Here and elsewhere
What proportion of laureates won a prize while affiliated with an institution in their country of birth? Build an aggregation pipeline to get the count of laureates who either did or did not win a prize with an affiliation country that is a substring of their country of birth -- for example, the prize affiliation country "Germany" should match the country of birth "Prussia (now Germany)".
This exercise is part of the course
Introduction to MongoDB in Python
Exercise instructions
- Use
$unwind
stages to ensure a single prize affiliation country per pipeline document. - Filter out prize-affiliation-country values that are "empty" (null, not present, etc.) -- ensure values are "$in" the list of known values.
- Produce a count of documents for each value of "affilCountrySameAsBorn" (a field we've projected for you using the
$indexOfBytes
operator) by adding 1 to the running sum.
Hands-on interactive exercise
Have a go at this exercise by completing this sample code.
key_ac = "prizes.affiliations.country"
key_bc = "bornCountry"
pipeline = [
{"$project": {key_bc: 1, key_ac: 1}},
# Ensure a single prize affiliation country per pipeline document
{____: "$prizes"},
{____: "$prizes.affiliations"},
# Ensure values in the list of distinct values (so not empty)
{"$match": {key_ac: {____: db.laureates.distinct(key_ac)}}},
{"$project": {"affilCountrySameAsBorn": {
"$gte": [{"$indexOfBytes": ["$"+key_ac, "$"+key_bc]}, 0]}}},
# Count by "$affilCountrySameAsBorn" value (True or False)
{"$group": {"_id": "$affilCountrySameAsBorn",
"count": {"$sum": ____}}},
]
for doc in db.laureates.aggregate(pipeline): print(doc)

→ Tasks to complete
• a. According to the MongoDB exercise, which course is it part of?
• b. Reproduce the stretch of the MongoDB exercise from "- Produce a" through "this sample code.".
The listing that follows has no connection to the MongoDB exercise.

→ Excerpted data

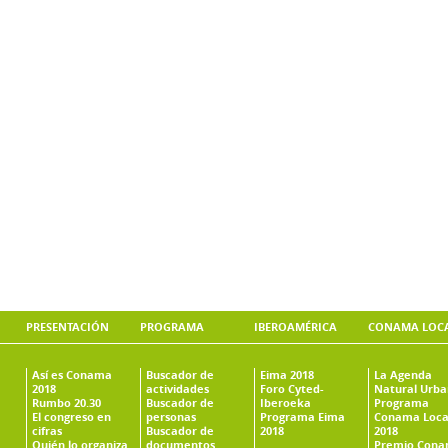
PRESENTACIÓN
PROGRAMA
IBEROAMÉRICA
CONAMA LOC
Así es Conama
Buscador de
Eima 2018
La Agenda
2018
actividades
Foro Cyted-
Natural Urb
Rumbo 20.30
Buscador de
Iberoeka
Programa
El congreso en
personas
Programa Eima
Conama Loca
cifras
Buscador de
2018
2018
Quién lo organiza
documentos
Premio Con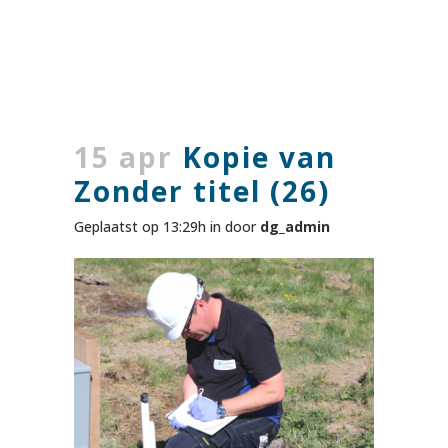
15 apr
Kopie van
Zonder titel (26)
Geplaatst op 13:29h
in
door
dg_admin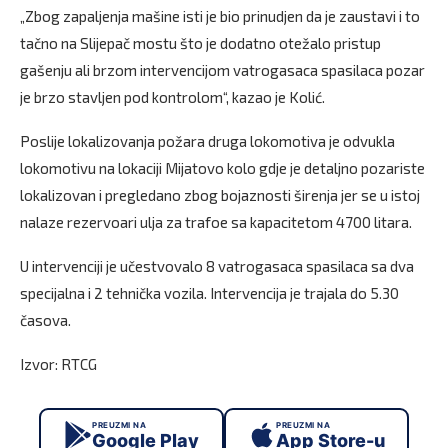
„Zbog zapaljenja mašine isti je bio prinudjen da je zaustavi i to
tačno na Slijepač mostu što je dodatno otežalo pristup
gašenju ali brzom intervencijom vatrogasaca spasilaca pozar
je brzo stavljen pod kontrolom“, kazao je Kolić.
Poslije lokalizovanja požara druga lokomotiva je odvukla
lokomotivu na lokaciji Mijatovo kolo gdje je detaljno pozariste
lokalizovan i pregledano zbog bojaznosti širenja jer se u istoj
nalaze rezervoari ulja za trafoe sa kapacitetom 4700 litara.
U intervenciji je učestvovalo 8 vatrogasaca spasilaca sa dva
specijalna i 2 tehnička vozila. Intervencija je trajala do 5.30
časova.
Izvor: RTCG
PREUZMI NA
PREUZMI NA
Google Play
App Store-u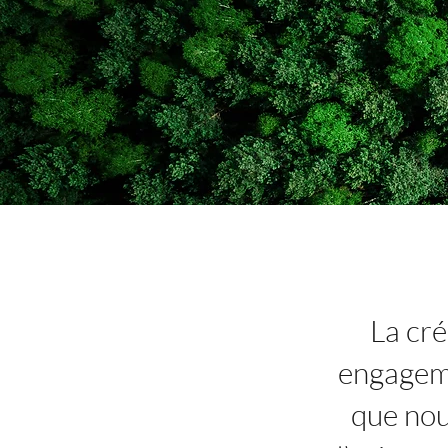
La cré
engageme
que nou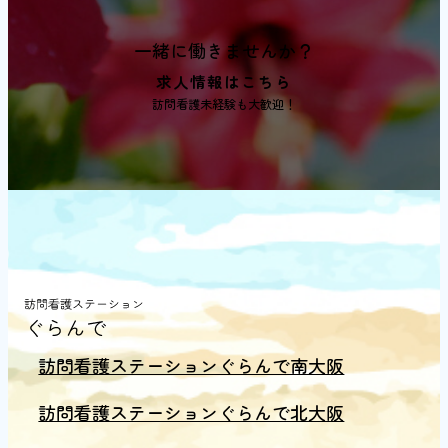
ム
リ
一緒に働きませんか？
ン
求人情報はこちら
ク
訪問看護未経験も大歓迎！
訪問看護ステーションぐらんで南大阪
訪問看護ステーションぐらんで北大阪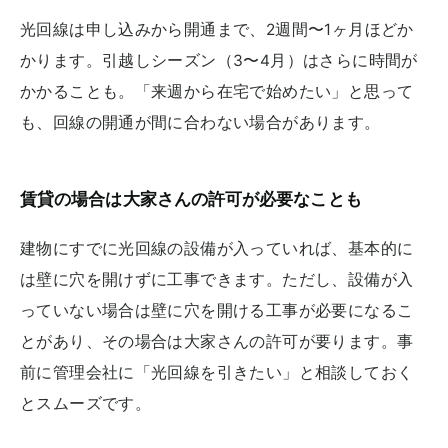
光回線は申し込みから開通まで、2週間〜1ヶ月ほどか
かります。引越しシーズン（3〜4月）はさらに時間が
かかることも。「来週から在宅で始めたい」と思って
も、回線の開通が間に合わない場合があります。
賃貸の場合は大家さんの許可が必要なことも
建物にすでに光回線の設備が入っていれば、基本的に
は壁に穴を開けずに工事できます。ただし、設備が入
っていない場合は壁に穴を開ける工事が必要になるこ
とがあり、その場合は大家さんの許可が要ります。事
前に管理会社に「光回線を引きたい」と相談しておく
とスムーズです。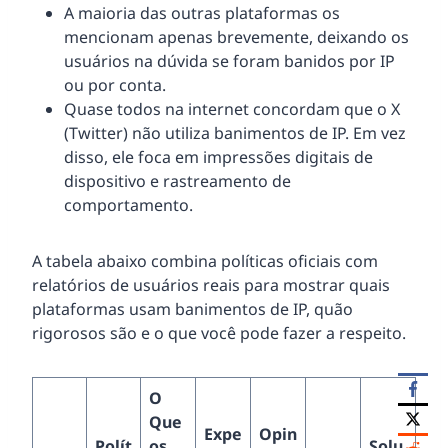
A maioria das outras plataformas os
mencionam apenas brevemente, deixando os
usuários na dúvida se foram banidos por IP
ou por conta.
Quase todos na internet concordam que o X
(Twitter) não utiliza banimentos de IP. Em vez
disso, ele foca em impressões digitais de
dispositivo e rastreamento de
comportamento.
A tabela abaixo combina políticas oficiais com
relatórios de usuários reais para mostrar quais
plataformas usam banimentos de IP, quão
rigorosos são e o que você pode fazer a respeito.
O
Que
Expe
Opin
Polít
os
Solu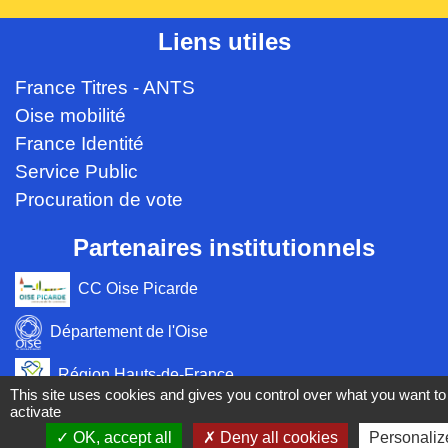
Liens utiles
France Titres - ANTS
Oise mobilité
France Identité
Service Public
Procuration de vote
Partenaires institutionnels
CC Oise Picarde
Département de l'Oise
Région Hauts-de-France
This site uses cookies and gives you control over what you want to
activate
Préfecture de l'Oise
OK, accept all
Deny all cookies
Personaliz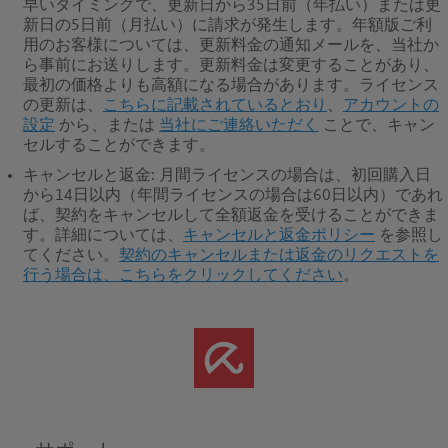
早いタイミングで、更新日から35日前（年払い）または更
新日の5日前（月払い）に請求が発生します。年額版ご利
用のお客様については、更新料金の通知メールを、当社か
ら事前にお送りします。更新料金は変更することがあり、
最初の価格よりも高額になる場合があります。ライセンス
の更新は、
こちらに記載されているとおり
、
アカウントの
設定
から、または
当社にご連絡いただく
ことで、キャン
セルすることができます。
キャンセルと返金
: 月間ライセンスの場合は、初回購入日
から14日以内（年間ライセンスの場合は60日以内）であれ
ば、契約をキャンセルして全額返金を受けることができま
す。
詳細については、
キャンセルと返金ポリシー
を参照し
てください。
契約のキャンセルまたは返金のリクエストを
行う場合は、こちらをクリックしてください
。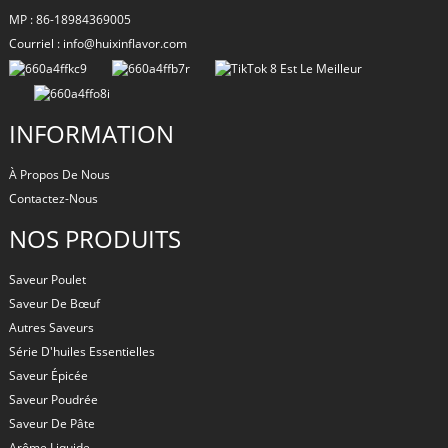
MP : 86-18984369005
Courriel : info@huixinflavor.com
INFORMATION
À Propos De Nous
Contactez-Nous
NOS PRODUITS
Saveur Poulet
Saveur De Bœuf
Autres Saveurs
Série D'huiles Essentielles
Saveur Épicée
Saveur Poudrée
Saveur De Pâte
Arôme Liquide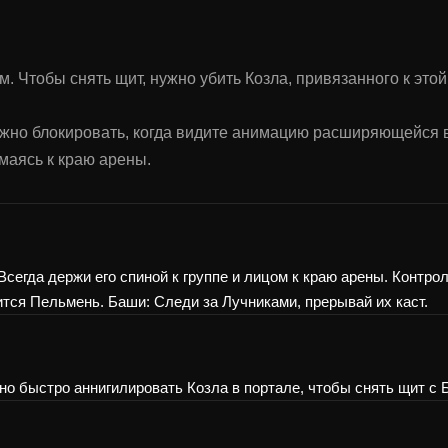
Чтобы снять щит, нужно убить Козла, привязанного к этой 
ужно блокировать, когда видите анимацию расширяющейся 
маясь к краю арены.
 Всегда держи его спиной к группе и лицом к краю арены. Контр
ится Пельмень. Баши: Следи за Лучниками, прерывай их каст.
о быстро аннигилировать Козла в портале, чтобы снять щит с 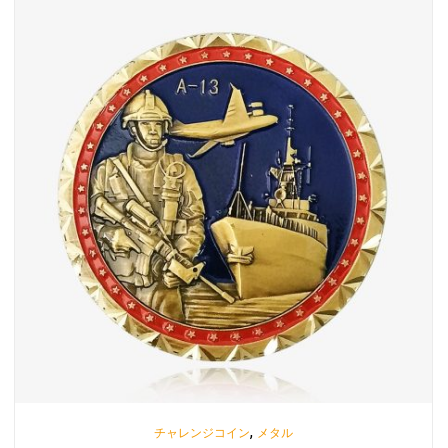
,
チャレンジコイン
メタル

→ Solution list
• a. Introduction to MongoDB in Python

• b.
- Produce a count of documents for each value of "affilCountrySameAsBorn" (a field we've projected for you using the
$indexOfBytes
operator) by adding 1 to the running sum.
Hands-on interactive exercise
Have a go at this exercise by completing this sample code.